İHD ve TUHAD-FED’den hasta tutsaklar için duyarlılık çağrısı

İHD ve TUHAD-FED’den hasta tutsaklar için duyarlılık çağrısı

İHD Ankara Şubesi ve TUHAD-FED Ankara Temsilciliği, “Demokrasi ve Barış Konferansı”na katılanlara hasta tutsakların durumuna dikkat çekmek amacıyla basın bildirisi dağıtarak duyarlılık çağrısında bulundu.

Kürt sorununda çözüm ve barış tartışmaları eksenli toplanan “Demokrasi ve Barış Konferansı”nda İHD Ankara Şubesi ve TUHAD-FED Ankara Temsilciliği, konferansa gelen 500’ün üzerindeki katılımcıya hasta tutsakların durumuna dikkat çekmek amacıyla basın bildirisi dağıttı. “Vicdanlarımız kurumasın” başlığıyla dağıtılan bildiride, “Şu anda cezaevlerinde tedavi olamadıkları için ölüm sırasını bekleyen yüzlerce hasta tutsak var. Evet bu çatışmasızlık sürecinde bölgeden aylardır ölüm haberleri gelmiyor. Başta analar olmak üzere herkesi sevindiren ve umutlandıran bir durum bu” denildi.

Cezaevlerinden gelen ölüm haberlerine dikkat çekilen basın bildirisinde, “Ölüm sıralarını bekleyen hasta tutsaklardan gelen haberler, sevinçleri ve umutları boğazlarda düğümlendiriyor. Barışın demokrasinin geleceğine olan inancı eritiyor, tüketiyor. Her insanın, insan olmaktan kaynaklı doğal hak olarak, sağlık hizmetlerine ulaşabilir olması gerekir. Ama bu topraklarda cezaevinde bulunmak demek, bu hakkın daha baştan kaybedildiği anlamına gelmektedir. Üzerimize düşen sorumluluğu hatırlatmanın şu anda en acil ve hayati durum olduğunu düşünüyoruz” denildi.

‘AVAZIMIZ ÇIKTIĞI KADAR ‘YETER’ DEMELİYİZ’
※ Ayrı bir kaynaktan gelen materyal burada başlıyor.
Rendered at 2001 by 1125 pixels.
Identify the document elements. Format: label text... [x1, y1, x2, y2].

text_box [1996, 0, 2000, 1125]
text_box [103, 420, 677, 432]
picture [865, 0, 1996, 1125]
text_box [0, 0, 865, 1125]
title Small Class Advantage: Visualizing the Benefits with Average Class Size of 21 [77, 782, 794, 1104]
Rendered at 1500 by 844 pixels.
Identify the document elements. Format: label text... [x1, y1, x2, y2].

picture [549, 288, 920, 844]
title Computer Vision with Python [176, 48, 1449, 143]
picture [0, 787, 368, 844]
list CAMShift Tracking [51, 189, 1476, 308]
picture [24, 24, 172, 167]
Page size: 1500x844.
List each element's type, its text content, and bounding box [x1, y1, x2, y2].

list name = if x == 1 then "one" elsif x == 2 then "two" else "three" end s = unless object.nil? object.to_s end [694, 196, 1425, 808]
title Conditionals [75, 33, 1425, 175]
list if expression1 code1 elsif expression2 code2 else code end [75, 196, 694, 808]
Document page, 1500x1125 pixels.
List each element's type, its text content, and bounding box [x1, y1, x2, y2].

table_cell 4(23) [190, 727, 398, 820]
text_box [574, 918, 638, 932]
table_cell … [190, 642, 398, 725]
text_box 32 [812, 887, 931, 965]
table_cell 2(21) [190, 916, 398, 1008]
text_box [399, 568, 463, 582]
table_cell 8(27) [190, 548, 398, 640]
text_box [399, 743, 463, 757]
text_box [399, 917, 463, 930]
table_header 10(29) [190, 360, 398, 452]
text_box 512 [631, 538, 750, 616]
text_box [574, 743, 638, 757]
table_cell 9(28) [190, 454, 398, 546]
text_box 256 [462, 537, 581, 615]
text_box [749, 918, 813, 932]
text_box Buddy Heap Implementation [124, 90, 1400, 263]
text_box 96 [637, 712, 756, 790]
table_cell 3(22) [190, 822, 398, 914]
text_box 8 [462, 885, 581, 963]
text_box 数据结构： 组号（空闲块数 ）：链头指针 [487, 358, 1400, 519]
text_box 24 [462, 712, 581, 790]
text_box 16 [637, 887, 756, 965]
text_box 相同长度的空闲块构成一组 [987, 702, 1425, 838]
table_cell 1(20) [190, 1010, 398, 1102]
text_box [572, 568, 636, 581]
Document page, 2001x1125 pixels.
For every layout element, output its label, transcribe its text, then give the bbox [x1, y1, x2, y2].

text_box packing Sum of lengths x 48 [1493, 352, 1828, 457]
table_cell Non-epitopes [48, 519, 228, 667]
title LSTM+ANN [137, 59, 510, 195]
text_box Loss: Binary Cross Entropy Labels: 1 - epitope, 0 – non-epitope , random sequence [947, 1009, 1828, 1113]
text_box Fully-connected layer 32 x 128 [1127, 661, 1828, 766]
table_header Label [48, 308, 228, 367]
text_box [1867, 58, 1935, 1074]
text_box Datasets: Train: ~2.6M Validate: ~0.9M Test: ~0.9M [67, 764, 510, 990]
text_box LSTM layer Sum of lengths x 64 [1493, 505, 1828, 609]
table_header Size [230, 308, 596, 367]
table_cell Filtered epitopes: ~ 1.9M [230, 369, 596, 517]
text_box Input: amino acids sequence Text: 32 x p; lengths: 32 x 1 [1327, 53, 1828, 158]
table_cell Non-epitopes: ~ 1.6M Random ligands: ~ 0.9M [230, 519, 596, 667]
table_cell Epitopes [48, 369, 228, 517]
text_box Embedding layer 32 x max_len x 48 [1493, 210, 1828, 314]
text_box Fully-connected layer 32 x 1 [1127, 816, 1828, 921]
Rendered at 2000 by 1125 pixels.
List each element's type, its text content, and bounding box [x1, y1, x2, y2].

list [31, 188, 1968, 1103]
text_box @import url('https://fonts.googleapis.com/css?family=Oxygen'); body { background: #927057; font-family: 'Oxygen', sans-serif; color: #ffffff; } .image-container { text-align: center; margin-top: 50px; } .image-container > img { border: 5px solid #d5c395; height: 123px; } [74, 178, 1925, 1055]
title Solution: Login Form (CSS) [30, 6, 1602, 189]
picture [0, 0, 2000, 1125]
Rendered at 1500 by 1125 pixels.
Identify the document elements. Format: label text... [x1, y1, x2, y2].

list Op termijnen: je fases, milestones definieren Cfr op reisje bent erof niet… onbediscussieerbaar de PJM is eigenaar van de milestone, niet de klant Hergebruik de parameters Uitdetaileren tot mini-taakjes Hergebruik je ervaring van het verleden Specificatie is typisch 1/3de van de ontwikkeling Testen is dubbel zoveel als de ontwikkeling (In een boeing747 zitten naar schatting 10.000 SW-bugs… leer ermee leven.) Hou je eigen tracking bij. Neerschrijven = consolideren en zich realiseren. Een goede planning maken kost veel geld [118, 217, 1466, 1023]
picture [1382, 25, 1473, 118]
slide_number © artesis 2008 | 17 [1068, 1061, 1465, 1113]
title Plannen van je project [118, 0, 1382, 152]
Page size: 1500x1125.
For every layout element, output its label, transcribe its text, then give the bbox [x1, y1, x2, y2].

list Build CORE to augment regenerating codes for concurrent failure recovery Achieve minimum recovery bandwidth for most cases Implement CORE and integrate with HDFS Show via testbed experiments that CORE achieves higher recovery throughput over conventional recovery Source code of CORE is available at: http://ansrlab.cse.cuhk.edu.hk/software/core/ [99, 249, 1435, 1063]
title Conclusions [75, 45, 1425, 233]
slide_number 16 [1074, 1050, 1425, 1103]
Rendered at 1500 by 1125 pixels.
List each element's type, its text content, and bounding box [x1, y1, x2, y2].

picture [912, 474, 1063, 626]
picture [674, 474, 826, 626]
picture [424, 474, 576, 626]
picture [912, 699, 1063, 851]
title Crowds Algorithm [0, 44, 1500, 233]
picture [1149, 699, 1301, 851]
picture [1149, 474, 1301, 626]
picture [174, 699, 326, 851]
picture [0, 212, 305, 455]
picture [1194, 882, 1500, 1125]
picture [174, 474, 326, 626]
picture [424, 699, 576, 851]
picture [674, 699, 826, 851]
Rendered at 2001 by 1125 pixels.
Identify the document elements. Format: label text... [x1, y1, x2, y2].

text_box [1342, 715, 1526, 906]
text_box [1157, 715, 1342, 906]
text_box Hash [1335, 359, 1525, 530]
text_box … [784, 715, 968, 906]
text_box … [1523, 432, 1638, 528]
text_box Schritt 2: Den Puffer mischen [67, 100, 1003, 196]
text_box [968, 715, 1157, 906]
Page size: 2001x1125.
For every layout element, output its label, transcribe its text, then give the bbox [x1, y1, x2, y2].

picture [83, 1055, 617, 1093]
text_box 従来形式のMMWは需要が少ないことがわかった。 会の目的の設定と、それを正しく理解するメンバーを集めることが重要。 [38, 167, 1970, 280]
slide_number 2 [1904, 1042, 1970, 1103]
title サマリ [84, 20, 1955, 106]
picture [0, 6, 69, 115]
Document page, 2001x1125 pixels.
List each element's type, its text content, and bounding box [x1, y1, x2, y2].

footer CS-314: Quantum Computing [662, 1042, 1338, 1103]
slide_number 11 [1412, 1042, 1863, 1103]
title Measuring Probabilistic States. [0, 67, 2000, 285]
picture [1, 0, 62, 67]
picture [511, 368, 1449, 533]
“Onlar bir bir ölüyorlar” denilen basın bildirisinde, şu hususların altı çizildi: “Ölüm cezasının kalktığının söylendiği bu ülkede ölüme ölmeye mahkum olarak sıranın kendilerine gelmesini bekliyorlar. Tedavi olmalarına izin verilmediği için tedavilerinin sağlıklı koşullarda yapılmasına izin ve imkan verilmediği için ölüyorlar. Soğuk taş duvarların ardında sevdiklerinden uzakta vedasız ölüyorlar. Hasta tutsakların ölümünde hepimizin, her birimizin sorumluluğu, utancı var. Tedavi olmaları, ölümlerin önüne geçmek için tüm hasta tutsakların acil olarak tahliye edilmelerini istemek, tahliye isteğimizi gündeme taşımak, bunun için mücadele etmek ertelenmez bir görev, bir sorumluluk. Vicdanlarımız kurumadıysa, yüreğimiz taşlaşmadıysa, tüm insanı duygularımız tükenmediyse tahliyeler için harekete geçmeli, ‘Artık yeter! Êdî bes e!’ diye avazımız çıktığı kadar haykırmalıyız.”